Abstract

To the Editor
The Composite International Diagnostic Interview (CIDI) is a standardized, structured diagnostic interview for the assessment of mental disorders. It was designed to be used by trained lay interviewers to conduct epidemiological surveys and there is also a computerized version (CIDI-Auto). However, the validity of CIDI diagnosis has been questioned, and some previous studies have shown an inadequate level of agreement with clinical diagnosis (Komiti et al., 2001).
In the present study, a file review of a consecutive sample of patients who attended a psychiatric outpatient clinic was conducted. The CADE clinic specializes in the diagnostic evaluation of outpatients referred by general practitioners and psychiatrists. Patients completed the CIDI-Auto, had a clinical interview with a psychiatrist or senior trainee psychiatrist, and diagnostic agreement was achieved by consensus in a clinical meeting with researchers and clinicians. Consensus with CIDI diagnoses was recorded (agree or disagree).

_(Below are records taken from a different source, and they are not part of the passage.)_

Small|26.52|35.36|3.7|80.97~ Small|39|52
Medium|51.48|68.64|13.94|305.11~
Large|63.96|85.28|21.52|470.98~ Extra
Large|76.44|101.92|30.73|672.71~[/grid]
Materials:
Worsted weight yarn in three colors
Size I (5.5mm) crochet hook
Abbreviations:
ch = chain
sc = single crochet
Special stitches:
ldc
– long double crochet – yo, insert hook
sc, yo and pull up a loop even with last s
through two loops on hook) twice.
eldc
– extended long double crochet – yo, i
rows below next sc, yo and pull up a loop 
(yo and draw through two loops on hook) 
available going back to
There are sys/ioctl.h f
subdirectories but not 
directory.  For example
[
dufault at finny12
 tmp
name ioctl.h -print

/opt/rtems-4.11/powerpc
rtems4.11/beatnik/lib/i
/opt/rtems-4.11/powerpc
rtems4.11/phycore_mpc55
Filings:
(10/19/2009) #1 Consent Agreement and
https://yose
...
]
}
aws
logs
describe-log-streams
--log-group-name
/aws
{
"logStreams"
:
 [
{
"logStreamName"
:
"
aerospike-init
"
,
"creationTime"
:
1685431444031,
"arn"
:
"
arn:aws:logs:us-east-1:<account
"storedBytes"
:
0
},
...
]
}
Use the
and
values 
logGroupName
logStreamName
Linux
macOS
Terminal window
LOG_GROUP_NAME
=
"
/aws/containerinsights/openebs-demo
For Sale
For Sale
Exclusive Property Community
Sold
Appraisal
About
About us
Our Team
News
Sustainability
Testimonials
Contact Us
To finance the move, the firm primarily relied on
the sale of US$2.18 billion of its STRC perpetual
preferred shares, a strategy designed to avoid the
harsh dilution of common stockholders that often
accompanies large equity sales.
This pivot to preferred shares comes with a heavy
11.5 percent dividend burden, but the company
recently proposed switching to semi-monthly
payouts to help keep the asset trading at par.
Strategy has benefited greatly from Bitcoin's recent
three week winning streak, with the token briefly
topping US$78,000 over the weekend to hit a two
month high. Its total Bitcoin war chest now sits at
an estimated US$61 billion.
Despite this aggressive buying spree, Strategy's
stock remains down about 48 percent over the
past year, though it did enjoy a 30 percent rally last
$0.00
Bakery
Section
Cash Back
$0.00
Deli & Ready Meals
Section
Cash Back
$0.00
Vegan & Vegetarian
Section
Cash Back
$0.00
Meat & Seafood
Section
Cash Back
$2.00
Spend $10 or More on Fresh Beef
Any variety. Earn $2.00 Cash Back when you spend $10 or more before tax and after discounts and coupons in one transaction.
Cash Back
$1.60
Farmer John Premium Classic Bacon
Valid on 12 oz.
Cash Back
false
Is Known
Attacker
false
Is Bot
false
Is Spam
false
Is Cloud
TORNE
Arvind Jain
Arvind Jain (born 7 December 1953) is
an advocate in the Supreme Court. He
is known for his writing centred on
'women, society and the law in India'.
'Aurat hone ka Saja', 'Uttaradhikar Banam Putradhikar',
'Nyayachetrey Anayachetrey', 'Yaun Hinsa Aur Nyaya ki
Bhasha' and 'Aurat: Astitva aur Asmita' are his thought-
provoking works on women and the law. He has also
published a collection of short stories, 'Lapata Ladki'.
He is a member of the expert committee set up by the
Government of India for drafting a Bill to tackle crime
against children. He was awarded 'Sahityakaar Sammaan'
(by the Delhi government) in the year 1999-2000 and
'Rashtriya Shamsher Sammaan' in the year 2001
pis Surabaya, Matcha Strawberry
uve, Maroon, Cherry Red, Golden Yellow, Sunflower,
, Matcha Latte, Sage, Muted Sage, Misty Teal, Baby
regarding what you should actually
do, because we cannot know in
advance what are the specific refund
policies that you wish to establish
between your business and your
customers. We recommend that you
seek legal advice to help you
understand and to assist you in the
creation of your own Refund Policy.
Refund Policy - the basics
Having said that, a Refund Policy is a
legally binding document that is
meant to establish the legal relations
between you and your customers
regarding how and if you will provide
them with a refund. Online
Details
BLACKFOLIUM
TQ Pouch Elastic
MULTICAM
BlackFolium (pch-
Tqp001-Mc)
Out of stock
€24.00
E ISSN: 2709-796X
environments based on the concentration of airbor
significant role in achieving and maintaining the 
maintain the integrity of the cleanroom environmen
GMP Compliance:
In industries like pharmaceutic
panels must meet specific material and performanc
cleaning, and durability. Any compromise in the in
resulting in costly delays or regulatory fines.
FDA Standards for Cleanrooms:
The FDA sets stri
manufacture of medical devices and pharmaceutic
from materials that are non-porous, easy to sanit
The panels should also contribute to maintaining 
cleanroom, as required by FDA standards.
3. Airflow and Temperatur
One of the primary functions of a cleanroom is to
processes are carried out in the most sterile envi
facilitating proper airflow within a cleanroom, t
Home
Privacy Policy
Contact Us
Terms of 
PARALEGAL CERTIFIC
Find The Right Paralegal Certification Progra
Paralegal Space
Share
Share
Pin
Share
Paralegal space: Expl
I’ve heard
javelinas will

In total, there was sufficient data to include 52 patients from the 71 files examined. For these patients, 196 diagnoses were generated by CIDI (a mean of 3.8 diagnoses per patient) across seven categories of disorder (Table 1). Clinicians assigned a mean of 2.3 diagnoses per patient and disagreement with CIDI diagnoses was common. No mention was made of agreement or disagreement for 61 CIDI-generated diagnoses.
CIDI-generated diagnoses and rate of clinical disagreement
Values are n or n (%).
Possible causes for the poor level of agreement were considered. In the category with the highest level of disagreement, bipolar disorder, clinicians preferred a diagnosis of bipolar II disorder to the bipolar I disorder diagnosis assigned by the CIDI in four our of seven cases of disagreement, and in the other cases, clinicians rejected a diagnosis of bipolar disorder, instead assigning anxiety disorder diagnoses. Anxiety disorders represented a large category in which clinicians disagreed with the CIDI, particularly for panic disorder and agoraphobia. In most cases, clinicians determined that another disorder, such as social phobia, was the principal cause of the panic attacks, and they made fewer anxiety disorder diagnoses overall.
The CIDI only generates Axis I diagnoses, and in 15 of 52 cases (29%) a primary diagnosis of personality disorder (PD) was made by clinicians: that is, it was agreed by the clinical team that the patient’s presenting symptoms were primarily related to or a result of an underlying PD. Most often the CIDI generated an anxiety disorder diagnosis for patients with PD, and all four patients assigned a diagnosis of agoraphobia without panic were considered by clinicians to instead have a primary PD diagnosis. Post-traumatic stress disorder (PTSD) was also a common CIDI diagnosis in patients considered to have a primary PD. It is also possible that clinicians failed to diagnose a true comorbid anxiety disorder in patients with PD, for example, comorbid PTSD with borderline personality disorder.
The CIDI made fewer diagnoses of panic disorder and bipolar disorder in those with clinically diagnosed PD. The explanation for this is unclear, and further study is warranted.
Structured instruments such as the CIDI offer the possibility of standardizing routine clinical diagnosis and improving the detection rate for mental disorders (Zimmerman and Mattia, 1999). However, our examination shows that there may be significant disagreement with clinical diagnoses and suggests that clinical relevance and clinical judgments about key cognitive and motivational drivers that underlie symptoms are important considerations, consistent with research advocating that the gold standard of diagnosis may be the ‘LEAD’ standard: longitudinal, expert, all data (Spitzer, 1983).